Known as Question 1, the Background Check Act was approved by voters in 2016 but never implemented because Laxalt determined that the law requiring FBI checks could not be enforced.
“The court’s 22-page decision reaffirms what my office has been saying all along — that the Act ‘is unenforceable as written,’” Laxalt said in a statement. “This is not because of anything that I or other Nevada officials have failed to do; in the words of the Court, we have ‘undertaken a real and substantial effort to implement the law.’ Rather, it is a result of Question 1’s flawed drafting.”
Question 1, which passed by less than 1 percentage point, requires background checks on private-party gun transfers, similar to sales made when someone buys a gun through a federally licensed dealer.
But unlike with retail sales, the initiative states that dealers conducting background checks for private transfers use the FBI’s National Instant Criminal Background Check System.

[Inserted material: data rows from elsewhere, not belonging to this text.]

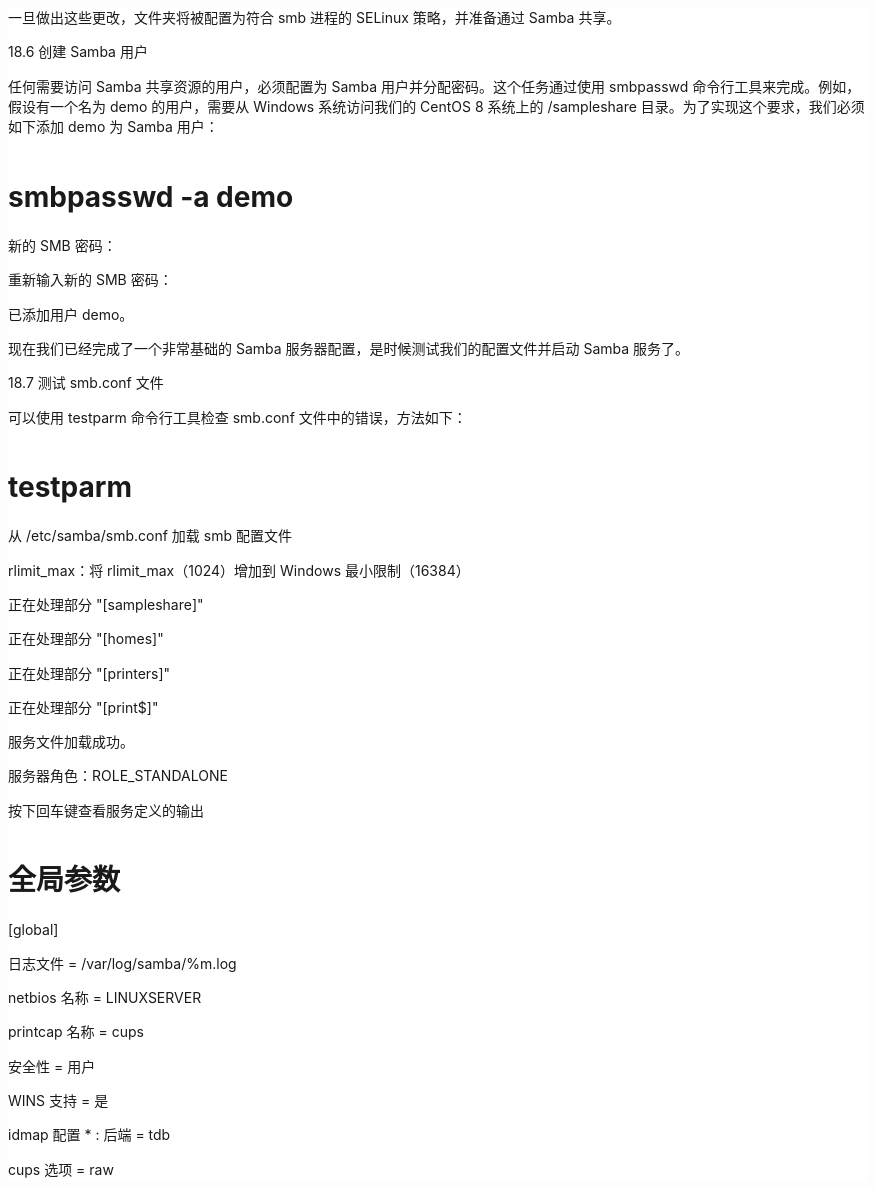 一旦做出这些更改，文件夹将被配置为符合 smb 进程的 SELinux 策略，并准备通过 Samba 共享。

18.6 创建 Samba 用户

任何需要访问 Samba 共享资源的用户，必须配置为 Samba 用户并分配密码。这个任务通过使用 smbpasswd 命令行工具来完成。例如，假设有一个名为 demo 的用户，需要从 Windows 系统访问我们的 CentOS 8 系统上的 /sampleshare 目录。为了实现这个要求，我们必须如下添加 demo 为 Samba 用户：

# smbpasswd -a demo

新的 SMB 密码：

重新输入新的 SMB 密码：

已添加用户 demo。

现在我们已经完成了一个非常基础的 Samba 服务器配置，是时候测试我们的配置文件并启动 Samba 服务了。

18.7 测试 smb.conf 文件

可以使用 testparm 命令行工具检查 smb.conf 文件中的错误，方法如下：

# testparm

从 /etc/samba/smb.conf 加载 smb 配置文件

rlimit_max：将 rlimit_max（1024）增加到 Windows 最小限制（16384）

正在处理部分 "[sampleshare]"

正在处理部分 "[homes]"

正在处理部分 "[printers]"

正在处理部分 "[print$]"

服务文件加载成功。

服务器角色：ROLE_STANDALONE

按下回车键查看服务定义的输出

# 全局参数

[global]

日志文件 = /var/log/samba/%m.log

netbios 名称 = LINUXSERVER

printcap 名称 = cups

安全性 = 用户

WINS 支持 = 是

idmap 配置 * : 后端 = tdb

cups 选项 = raw

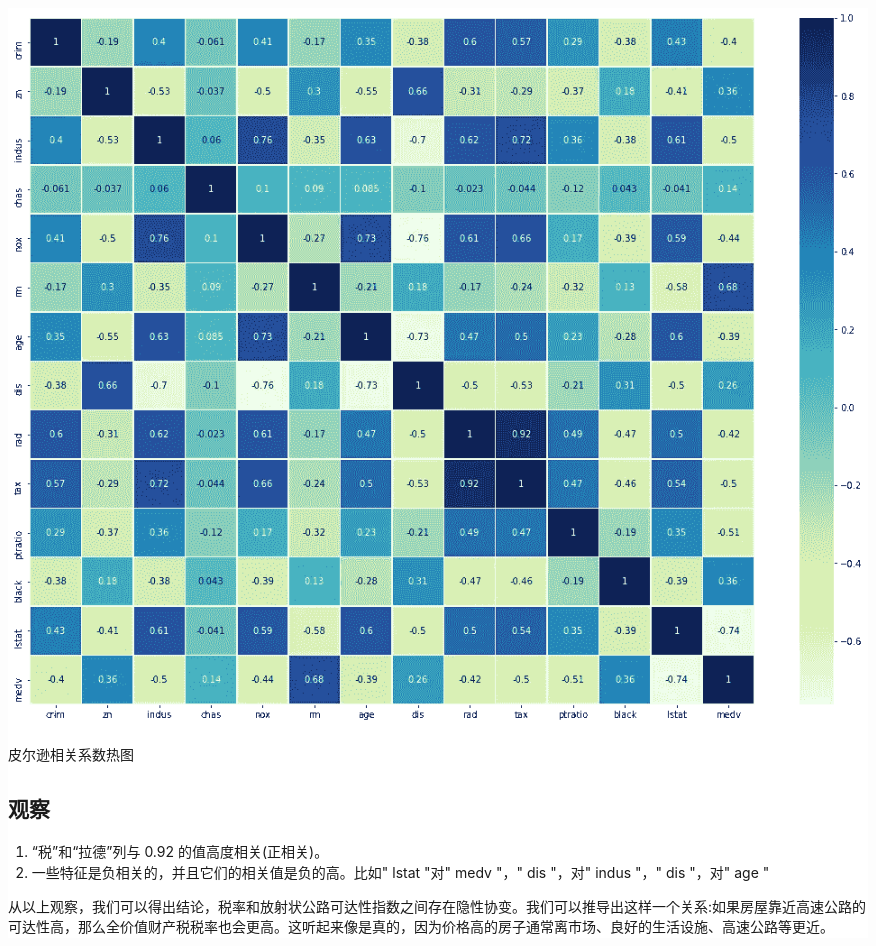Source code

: ![](img/6171ac7173f9b03c723dd7bfb0666e46.png)

皮尔逊相关系数热图

## 观察

1.  “税”和“拉德”列与 0.92 的值高度相关(正相关)。
2.  一些特征是负相关的，并且它们的相关值是负的高。比如" lstat "对" medv "，" dis "，对" indus "，" dis "，对" age "

从以上观察，我们可以得出结论，税率和放射状公路可达性指数之间存在隐性协变。我们可以推导出这样一个关系:如果房屋靠近高速公路的可达性高，那么全价值财产税税率也会更高。这听起来像是真的，因为价格高的房子通常离市场、良好的生活设施、高速公路等更近。
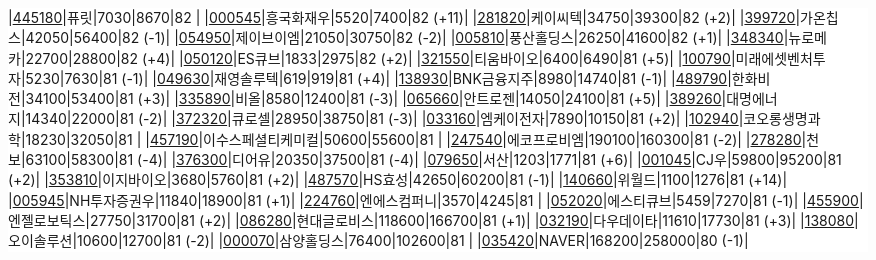 |[445180](https://finance.daum.net/quotes/A445180)|퓨릿|7030|8670|82 |
|[000545](https://finance.daum.net/quotes/A000545)|흥국화재우|5520|7400|82 (+11)|
|[281820](https://finance.daum.net/quotes/A281820)|케이씨텍|34750|39300|82 (+2)|
|[399720](https://finance.daum.net/quotes/A399720)|가온칩스|42050|56400|82 (-1)|
|[054950](https://finance.daum.net/quotes/A054950)|제이브이엠|21050|30750|82 (-2)|
|[005810](https://finance.daum.net/quotes/A005810)|풍산홀딩스|26250|41600|82 (+1)|
|[348340](https://finance.daum.net/quotes/A348340)|뉴로메카|22700|28800|82 (+4)|
|[050120](https://finance.daum.net/quotes/A050120)|ES큐브|1833|2975|82 (+2)|
|[321550](https://finance.daum.net/quotes/A321550)|티움바이오|6400|6490|81 (+5)|
|[100790](https://finance.daum.net/quotes/A100790)|미래에셋벤처투자|5230|7630|81 (-1)|
|[049630](https://finance.daum.net/quotes/A049630)|재영솔루텍|619|919|81 (+4)|
|[138930](https://finance.daum.net/quotes/A138930)|BNK금융지주|8980|14740|81 (-1)|
|[489790](https://finance.daum.net/quotes/A489790)|한화비전|34100|53400|81 (+3)|
|[335890](https://finance.daum.net/quotes/A335890)|비올|8580|12400|81 (-3)|
|[065660](https://finance.daum.net/quotes/A065660)|안트로젠|14050|24100|81 (+5)|
|[389260](https://finance.daum.net/quotes/A389260)|대명에너지|14340|22000|81 (-2)|
|[372320](https://finance.daum.net/quotes/A372320)|큐로셀|28950|38750|81 (-3)|
|[033160](https://finance.daum.net/quotes/A033160)|엠케이전자|7890|10150|81 (+2)|
|[102940](https://finance.daum.net/quotes/A102940)|코오롱생명과학|18230|32050|81 |
|[457190](https://finance.daum.net/quotes/A457190)|이수스페셜티케미컬|50600|55600|81 |
|[247540](https://finance.daum.net/quotes/A247540)|에코프로비엠|190100|160300|81 (-2)|
|[278280](https://finance.daum.net/quotes/A278280)|천보|63100|58300|81 (-4)|
|[376300](https://finance.daum.net/quotes/A376300)|디어유|20350|37500|81 (-4)|
|[079650](https://finance.daum.net/quotes/A079650)|서산|1203|1771|81 (+6)|
|[001045](https://finance.daum.net/quotes/A001045)|CJ우|59800|95200|81 (+2)|
|[353810](https://finance.daum.net/quotes/A353810)|이지바이오|3680|5760|81 (+2)|
|[487570](https://finance.daum.net/quotes/A487570)|HS효성|42650|60200|81 (-1)|
|[140660](https://finance.daum.net/quotes/A140660)|위월드|1100|1276|81 (+14)|
|[005945](https://finance.daum.net/quotes/A005945)|NH투자증권우|11840|18900|81 (+1)|
|[224760](https://finance.daum.net/quotes/A224760)|엔에스컴퍼니|3570|4245|81 |
|[052020](https://finance.daum.net/quotes/A052020)|에스티큐브|5459|7270|81 (-1)|
|[455900](https://finance.daum.net/quotes/A455900)|엔젤로보틱스|27750|31700|81 (+2)|
|[086280](https://finance.daum.net/quotes/A086280)|현대글로비스|118600|166700|81 (+1)|
|[032190](https://finance.daum.net/quotes/A032190)|다우데이타|11610|17730|81 (+3)|
|[138080](https://finance.daum.net/quotes/A138080)|오이솔루션|10600|12700|81 (-2)|
|[000070](https://finance.daum.net/quotes/A000070)|삼양홀딩스|76400|102600|81 |
|[035420](https://finance.daum.net/quotes/A035420)|NAVER|168200|258000|80 (-1)|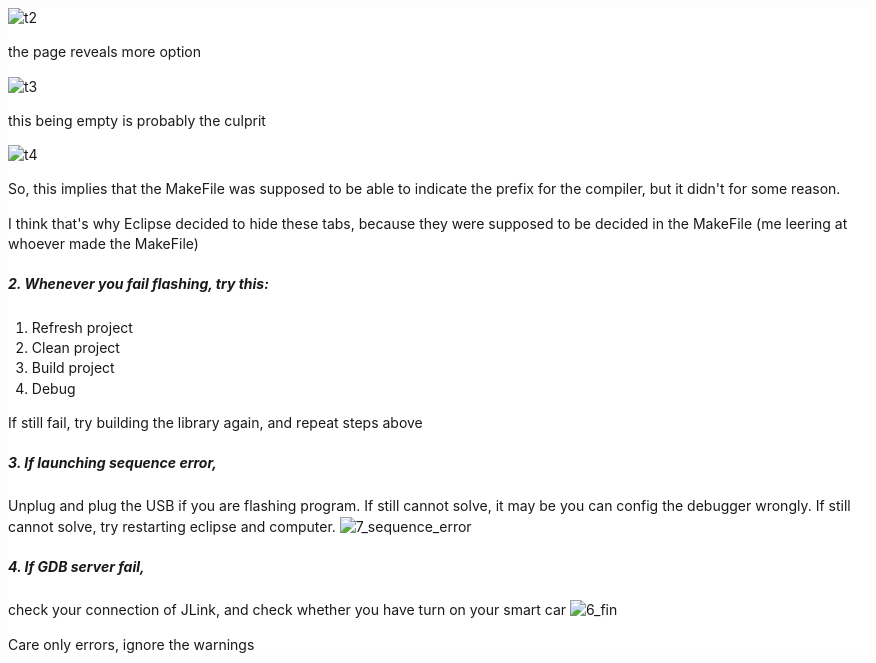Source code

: ![t2](https://raw.githubusercontent.com/mcreng/SmartCarSWTutorial18/master/img/eclipse/t2.jpg)

the page reveals more option

![t3](https://raw.githubusercontent.com/mcreng/SmartCarSWTutorial18/master/img/eclipse/t3.jpg)

this being empty is probably the culprit

![t4](https://raw.githubusercontent.com/mcreng/SmartCarSWTutorial18/master/img/eclipse/t4.jpg)

So, this implies that the MakeFile was supposed to be able to indicate the prefix for the compiler, but it didn't for some reason.

I think that's why Eclipse decided to hide these tabs, because they were supposed to be decided in the MakeFile (me leering at whoever made the MakeFile)

##### 2. Whenever you fail flashing, try this:

1. Refresh project
2. Clean project
3. Build project
4. Debug

If still fail, try building the library again, and repeat steps above



##### 3. If launching sequence error, 

Unplug and plug the USB if you are flashing program.
If still cannot solve, it may be you can config the debugger wrongly. 
If still cannot solve, try restarting eclipse and computer.
![7_sequence_error](https://raw.githubusercontent.com/mcreng/SmartCarSWTutorial18/master/img/eclipse/7_sequence_error.PNG)



##### 4. If GDB server fail, 

check your connection of JLink, and check whether you have turn on your smart car
![6_fin](https://raw.githubusercontent.com/mcreng/SmartCarSWTutorial18/master/img/eclipse/6_fin.PNG)


Care only errors, ignore the warnings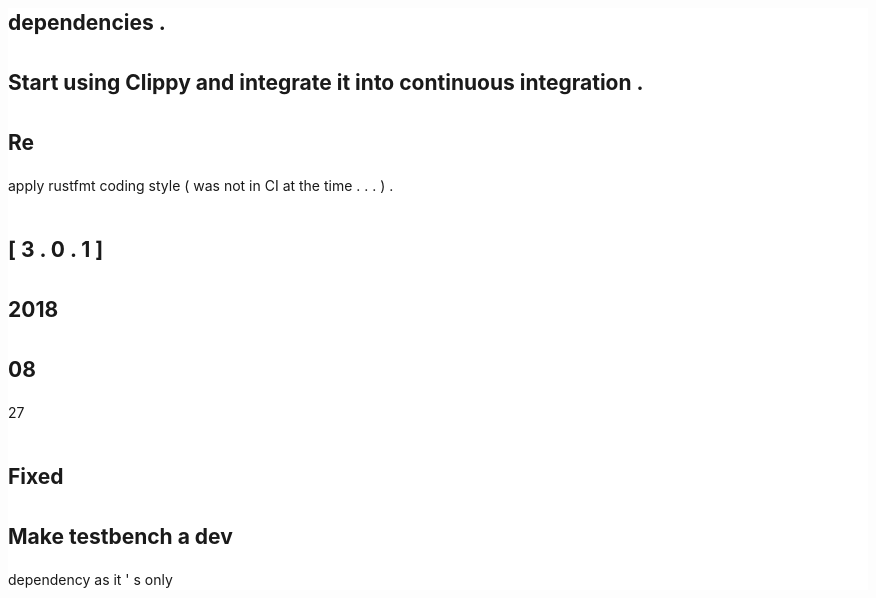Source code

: dependencies
.
-
Start
using
Clippy
and
integrate
it
into
continuous
integration
.
-
Re
-
apply
rustfmt
coding
style
(
was
not
in
CI
at
the
time
.
.
.
)
.
#
#
[
3
.
0
.
1
]
-
2018
-
08
-
27
#
#
#
Fixed
-
Make
testbench
a
dev
-
dependency
as
it
'
s
only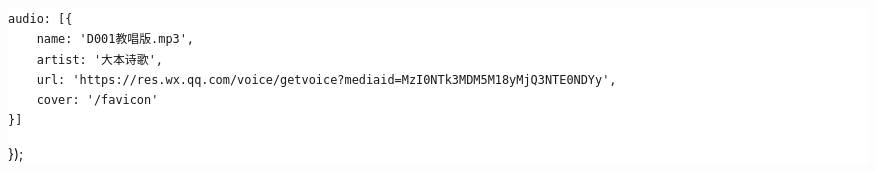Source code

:     audio: [{
        name: 'D001教唱版.mp3',
        artist: '大本诗歌',
        url: 'https://res.wx.qq.com/voice/getvoice?mediaid=MzI0NTk3MDM5M18yMjQ3NTE0NDYy',
        cover: '/favicon'
    }]
});
</script>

The FBI said it would not conduct the background checks because a state cannot enforce how federal resources are used, among other reasons.
Sandoval and Laxalt were sued by Nevada residents Dale Zusi, Vicki Delatorre and Sydney Gordon in Clark County District Court soon after the Route 91 Harvest Festival shooting in October.
Laxalt’s office issued an opinion on Dec. 28, 2016, stating that Question 1 could not be implemented without the FBI’s cooperation. Nevada ballot measures cannot be altered for the first three years after they are approved by voters, so lawmakers could rework the law after November 2019.